"What a good thing it would be," laughed Li Kung-ts'ai, "if they could all be as smart as you are."
"This girl is first-rate!" rejoined lady Feng, "she just now delivered two messages. They didn't, I admit, amount to much, yet to listen to her, she spoke to the point."
"To-morrow," she continued, addressing herself to Hsiao Hung smilingly, "come and wait on me, and I'll acknowledge you as my daughter; and the moment you come under my control, you'll readily improve."
At this news, Hsiao Hung spurted out laughing aloud.

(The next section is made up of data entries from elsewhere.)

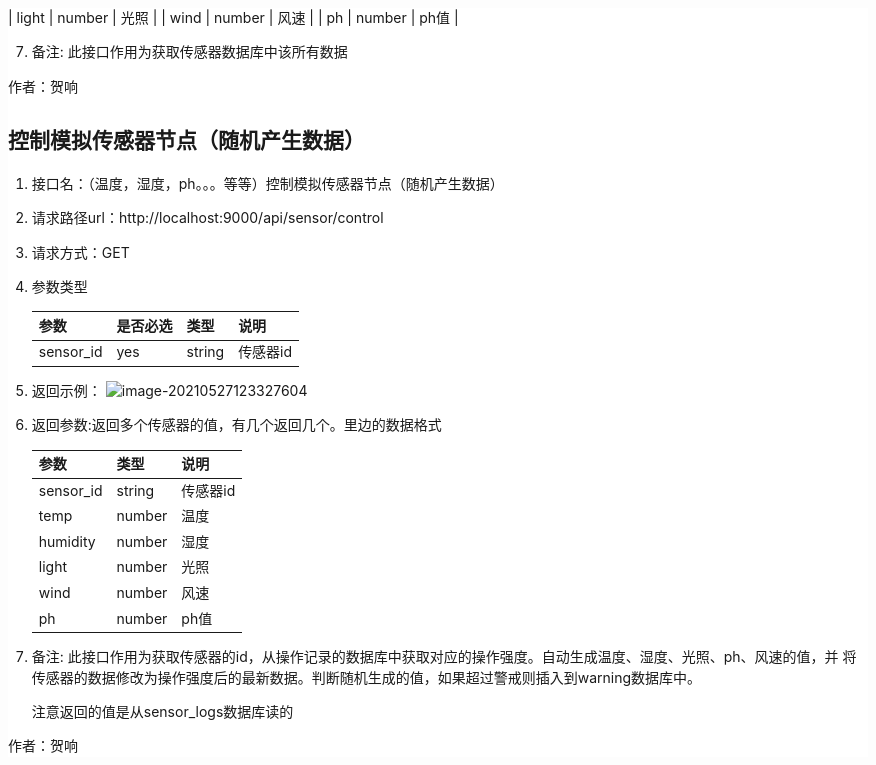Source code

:    | light       | number        | 光照           |
   | wind        | number        | 风速           |
   | ph          | number        | ph值           |

7. 备注: 此接口作用为获取传感器数据库中该所有数据

   






作者：贺响

 

## 控制模拟传感器节点（随机产生数据）

1. 接口名：（温度，湿度，ph。。。等等）控制模拟传感器节点（随机产生数据）

2. 请求路径url：http://localhost:9000/api/sensor/control

3. 请求方式：GET

4. 参数类型

   | 参数      | 是否必选 | 类型   | 说明     |
   | --------- | -------- | ------ | -------- |
   | sensor_id | yes      | string | 传感器id |

5. 返回示例：                                               ![image-20210527123327604](C:\Users\sx291\AppData\Roaming\Typora\typora-user-images\image-20210527123327604.png)

6. 返回参数:返回多个传感器的值，有几个返回几个。里边的数据格式

   | 参数      | 类型   | 说明     |
   | --------- | ------ | -------- |
   | sensor_id | string | 传感器id |
   | temp      | number | 温度     |
   | humidity  | number | 湿度     |
   | light     | number | 光照     |
   | wind      | number | 风速     |
   | ph        | number | ph值     |

7. 备注: 此接口作用为获取传感器的id，从操作记录的数据库中获取对应的操作强度。自动生成温度、湿度、光照、ph、风速的值，并  将传感器的数据修改为操作强度后的最新数据。判断随机生成的值，如果超过警戒则插入到warning数据库中。

   注意返回的值是从sensor_logs数据库读的



作者：贺响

"What are you laughing for?" Lady Feng inquired. "You must say to yourself that I am young in years and that how much older can I be than yourself to become your mother; but are you under the influence of a spring dream? Go and ask all those people older than yourself. They would be only too ready to call me mother. But snapping my fingers at them, I to-day exalt you."
"I wasn't laughing about that," Hsiao Hung answered with a smiling face.
"I was amused by the mistake your ladyship made about our generations.
Why, my mother claims to be your daughter, my lady, and are you now
going to recognise me too as your daughter?"
"Who's your mother?" Lady Feng exclaimed.
"Don't you actually know her?" put in Li Kung-ts'ai with a smile. "She's
Lin Chih-hsiao's child."
This disclosure greatly surprised lady Feng. "What!" she consequently cried, "is she really his daughter?"
"Why Lin Chih-hsiao and his wife," she resumed smilingly, "couldn't either of them utter a sound if even they were pricked with an awl. I've always maintained that they're a well-suited couple; as the one is as deaf as a post, and the other as dumb as a mute. But who would ever have expected them to have such a clever girl! By how much are you in your teens?"